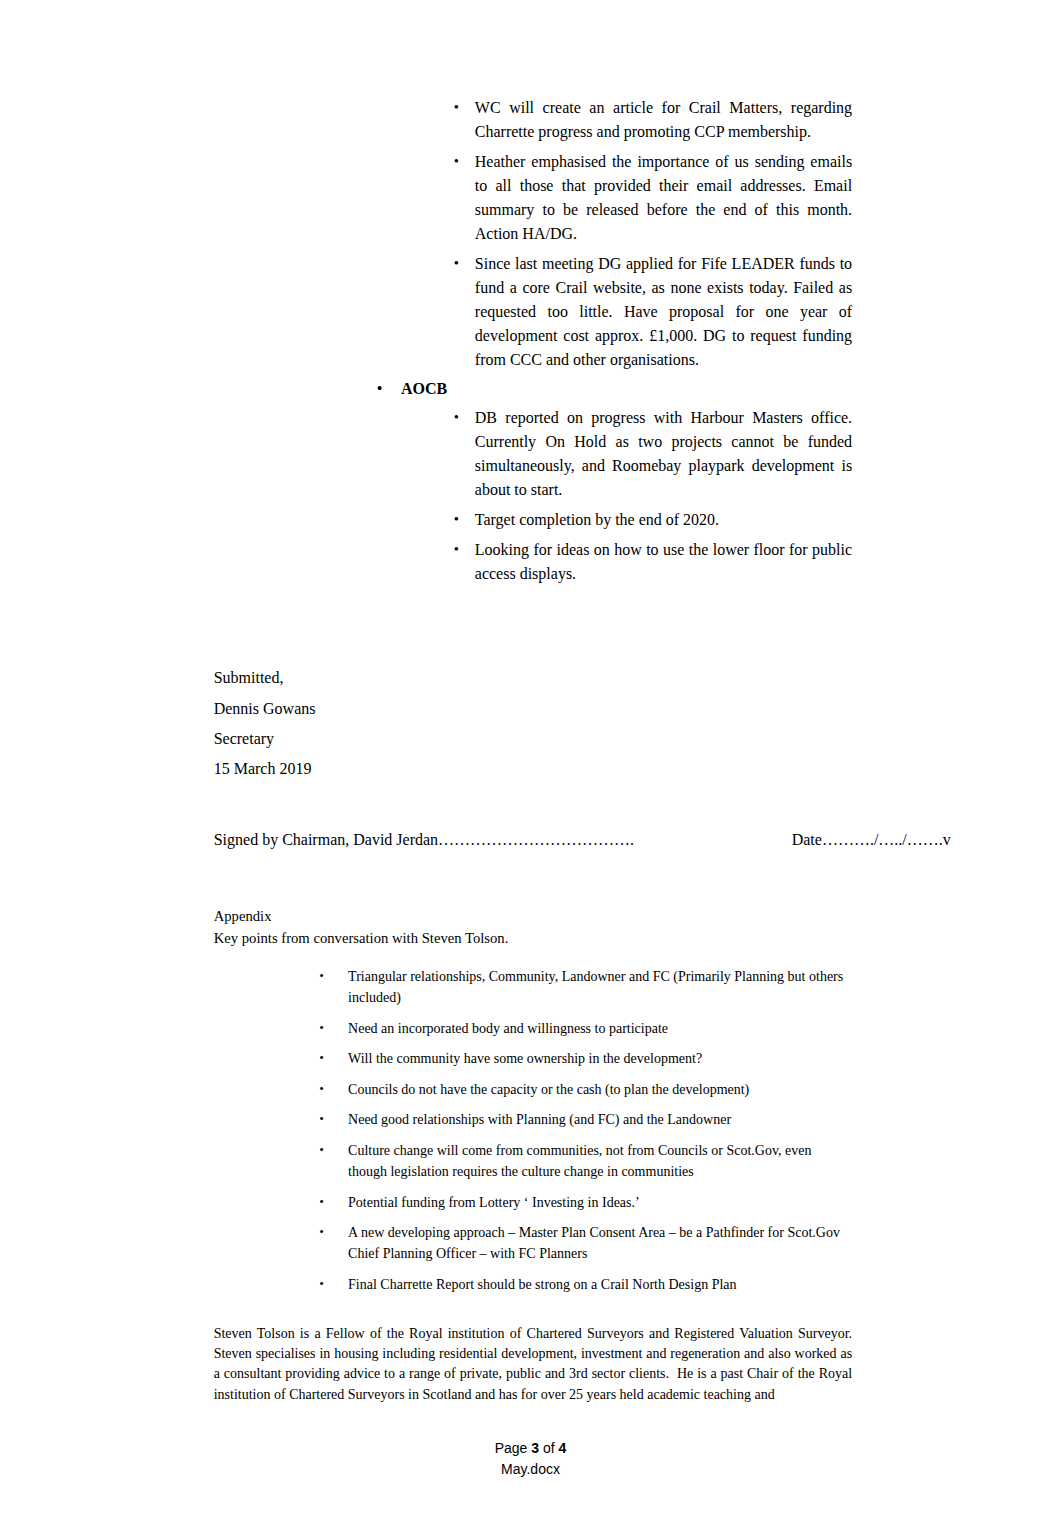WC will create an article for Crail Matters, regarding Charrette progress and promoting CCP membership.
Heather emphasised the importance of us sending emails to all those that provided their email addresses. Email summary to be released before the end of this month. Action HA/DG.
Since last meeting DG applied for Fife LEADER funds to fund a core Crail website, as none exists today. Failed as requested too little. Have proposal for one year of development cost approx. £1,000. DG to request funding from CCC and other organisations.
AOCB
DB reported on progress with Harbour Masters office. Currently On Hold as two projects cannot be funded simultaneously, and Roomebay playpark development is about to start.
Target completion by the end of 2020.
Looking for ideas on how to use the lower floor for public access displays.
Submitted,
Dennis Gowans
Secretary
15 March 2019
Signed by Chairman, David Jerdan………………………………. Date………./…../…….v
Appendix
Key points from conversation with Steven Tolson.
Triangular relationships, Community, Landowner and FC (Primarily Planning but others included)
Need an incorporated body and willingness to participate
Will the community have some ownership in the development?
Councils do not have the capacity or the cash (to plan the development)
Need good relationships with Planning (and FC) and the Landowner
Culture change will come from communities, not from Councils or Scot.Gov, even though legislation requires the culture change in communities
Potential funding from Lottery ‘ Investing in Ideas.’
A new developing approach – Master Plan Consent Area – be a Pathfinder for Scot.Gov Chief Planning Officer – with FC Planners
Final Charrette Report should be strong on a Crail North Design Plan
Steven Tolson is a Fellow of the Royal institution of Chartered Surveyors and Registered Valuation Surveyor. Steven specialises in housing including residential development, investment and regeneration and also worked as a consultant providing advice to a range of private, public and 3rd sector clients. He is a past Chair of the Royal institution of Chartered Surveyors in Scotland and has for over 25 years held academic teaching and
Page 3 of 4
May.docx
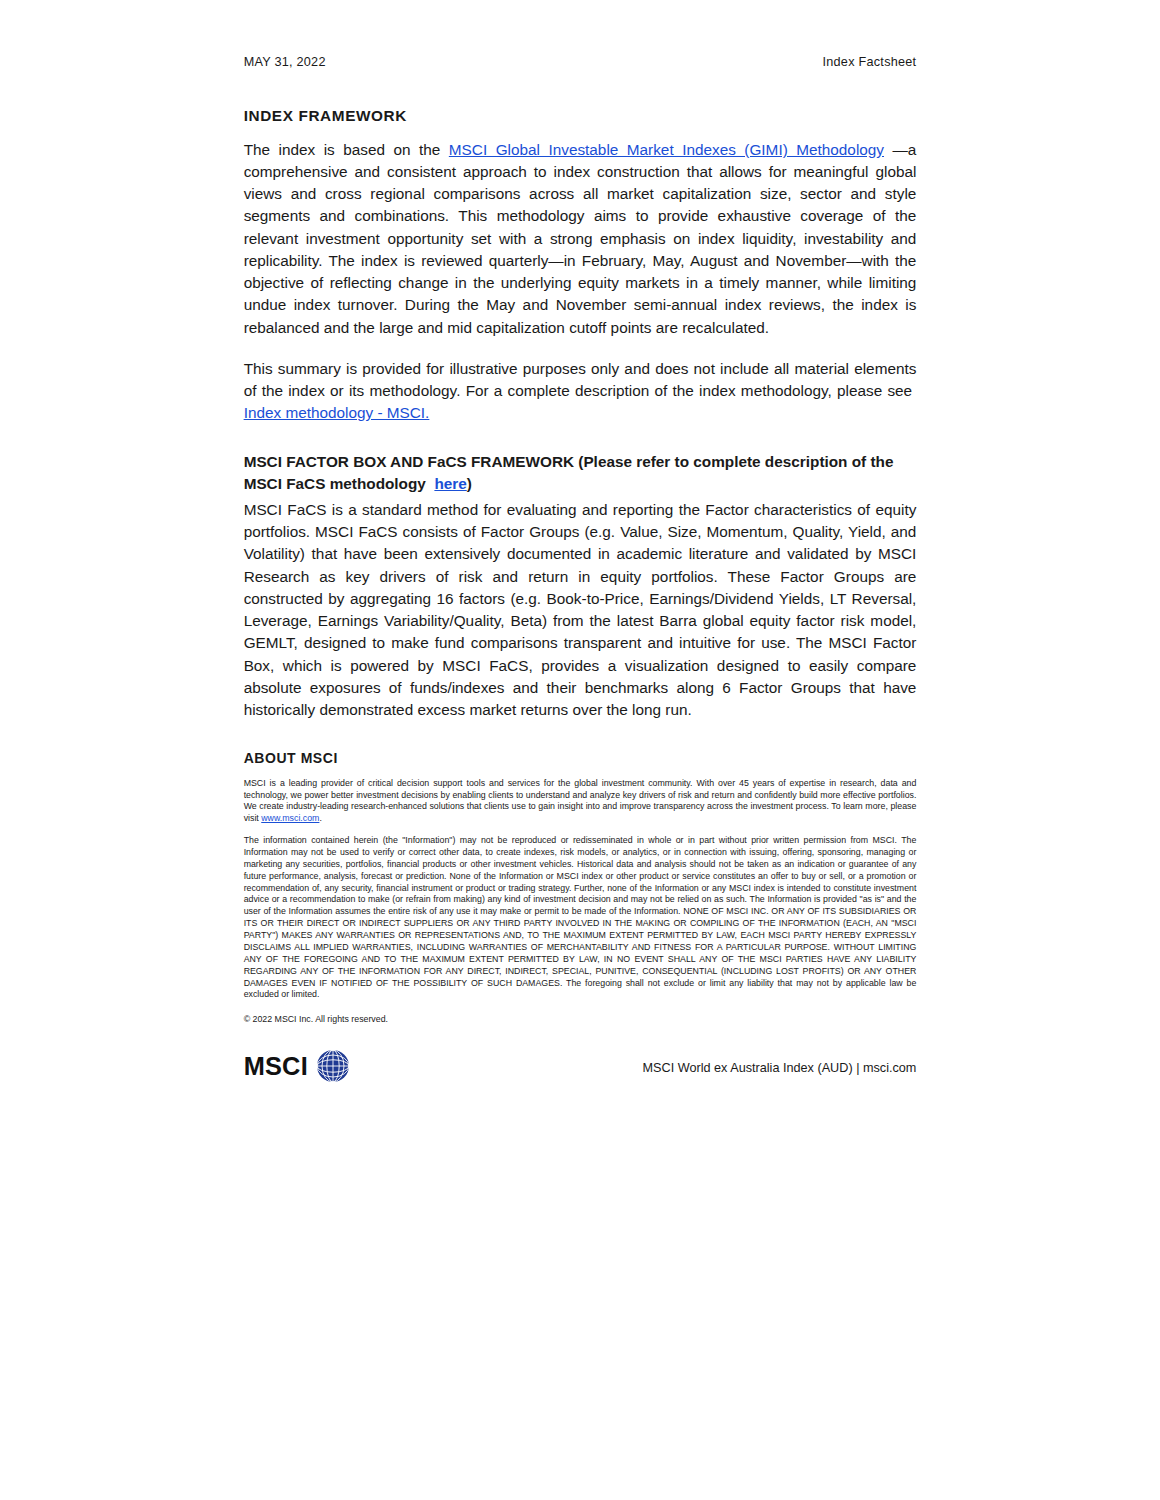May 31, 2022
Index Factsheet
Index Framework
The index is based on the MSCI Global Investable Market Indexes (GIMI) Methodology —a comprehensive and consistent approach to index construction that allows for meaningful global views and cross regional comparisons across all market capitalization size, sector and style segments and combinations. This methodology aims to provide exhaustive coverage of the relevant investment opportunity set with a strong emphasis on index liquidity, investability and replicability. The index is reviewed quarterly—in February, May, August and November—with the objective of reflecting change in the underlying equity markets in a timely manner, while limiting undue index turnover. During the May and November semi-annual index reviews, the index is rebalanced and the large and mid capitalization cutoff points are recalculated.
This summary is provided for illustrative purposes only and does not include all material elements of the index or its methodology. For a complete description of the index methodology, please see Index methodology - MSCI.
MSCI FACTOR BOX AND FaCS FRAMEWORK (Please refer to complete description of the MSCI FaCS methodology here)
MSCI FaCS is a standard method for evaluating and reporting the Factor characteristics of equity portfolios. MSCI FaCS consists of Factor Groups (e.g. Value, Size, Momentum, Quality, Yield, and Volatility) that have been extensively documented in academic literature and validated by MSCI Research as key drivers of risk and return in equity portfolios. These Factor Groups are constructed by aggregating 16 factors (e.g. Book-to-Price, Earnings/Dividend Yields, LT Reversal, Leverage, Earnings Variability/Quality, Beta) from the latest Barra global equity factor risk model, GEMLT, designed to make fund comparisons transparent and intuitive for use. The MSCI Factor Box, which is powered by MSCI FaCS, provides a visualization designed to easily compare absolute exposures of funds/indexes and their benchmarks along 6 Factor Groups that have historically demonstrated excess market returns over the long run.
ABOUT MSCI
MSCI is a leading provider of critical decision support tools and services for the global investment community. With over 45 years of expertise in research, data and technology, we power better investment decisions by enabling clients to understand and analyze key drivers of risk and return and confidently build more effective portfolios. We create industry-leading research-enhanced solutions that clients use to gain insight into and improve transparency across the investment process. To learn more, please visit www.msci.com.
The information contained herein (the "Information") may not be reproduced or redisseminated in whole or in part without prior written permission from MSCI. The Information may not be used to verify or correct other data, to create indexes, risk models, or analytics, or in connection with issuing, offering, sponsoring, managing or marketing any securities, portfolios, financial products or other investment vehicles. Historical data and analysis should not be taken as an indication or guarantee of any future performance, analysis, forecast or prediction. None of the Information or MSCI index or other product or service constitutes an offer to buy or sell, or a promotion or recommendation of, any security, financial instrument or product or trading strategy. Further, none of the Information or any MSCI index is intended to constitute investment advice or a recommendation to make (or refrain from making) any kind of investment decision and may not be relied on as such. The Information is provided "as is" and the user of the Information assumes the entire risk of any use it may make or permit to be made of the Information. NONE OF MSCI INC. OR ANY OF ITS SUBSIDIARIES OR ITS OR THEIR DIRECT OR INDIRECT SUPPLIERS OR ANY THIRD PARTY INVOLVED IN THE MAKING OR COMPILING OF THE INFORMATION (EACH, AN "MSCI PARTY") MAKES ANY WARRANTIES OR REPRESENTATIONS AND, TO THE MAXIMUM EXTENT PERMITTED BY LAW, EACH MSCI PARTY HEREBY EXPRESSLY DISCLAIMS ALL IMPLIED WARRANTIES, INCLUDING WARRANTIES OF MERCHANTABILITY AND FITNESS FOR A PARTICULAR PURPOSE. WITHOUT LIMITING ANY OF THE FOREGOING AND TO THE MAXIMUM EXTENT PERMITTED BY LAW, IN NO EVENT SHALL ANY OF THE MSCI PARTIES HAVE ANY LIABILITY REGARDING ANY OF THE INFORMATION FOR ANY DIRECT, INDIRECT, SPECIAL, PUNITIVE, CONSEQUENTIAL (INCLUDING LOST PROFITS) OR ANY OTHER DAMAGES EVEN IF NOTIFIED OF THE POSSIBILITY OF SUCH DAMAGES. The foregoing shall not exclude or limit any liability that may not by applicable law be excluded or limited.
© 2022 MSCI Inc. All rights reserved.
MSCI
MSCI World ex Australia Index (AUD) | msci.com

*-*-*

- _Instructions to follow_: Please, from the entries above, set down exactly the lines from the one containing "DB reported on" through the one containing "Target completion by the end of 2020.", and only those.

- _Result_:
DB reported on progress with Harbour Masters office. Currently On Hold as two projects cannot be funded simultaneously, and Roomebay playpark development is about to start.
Target completion by the end of 2020.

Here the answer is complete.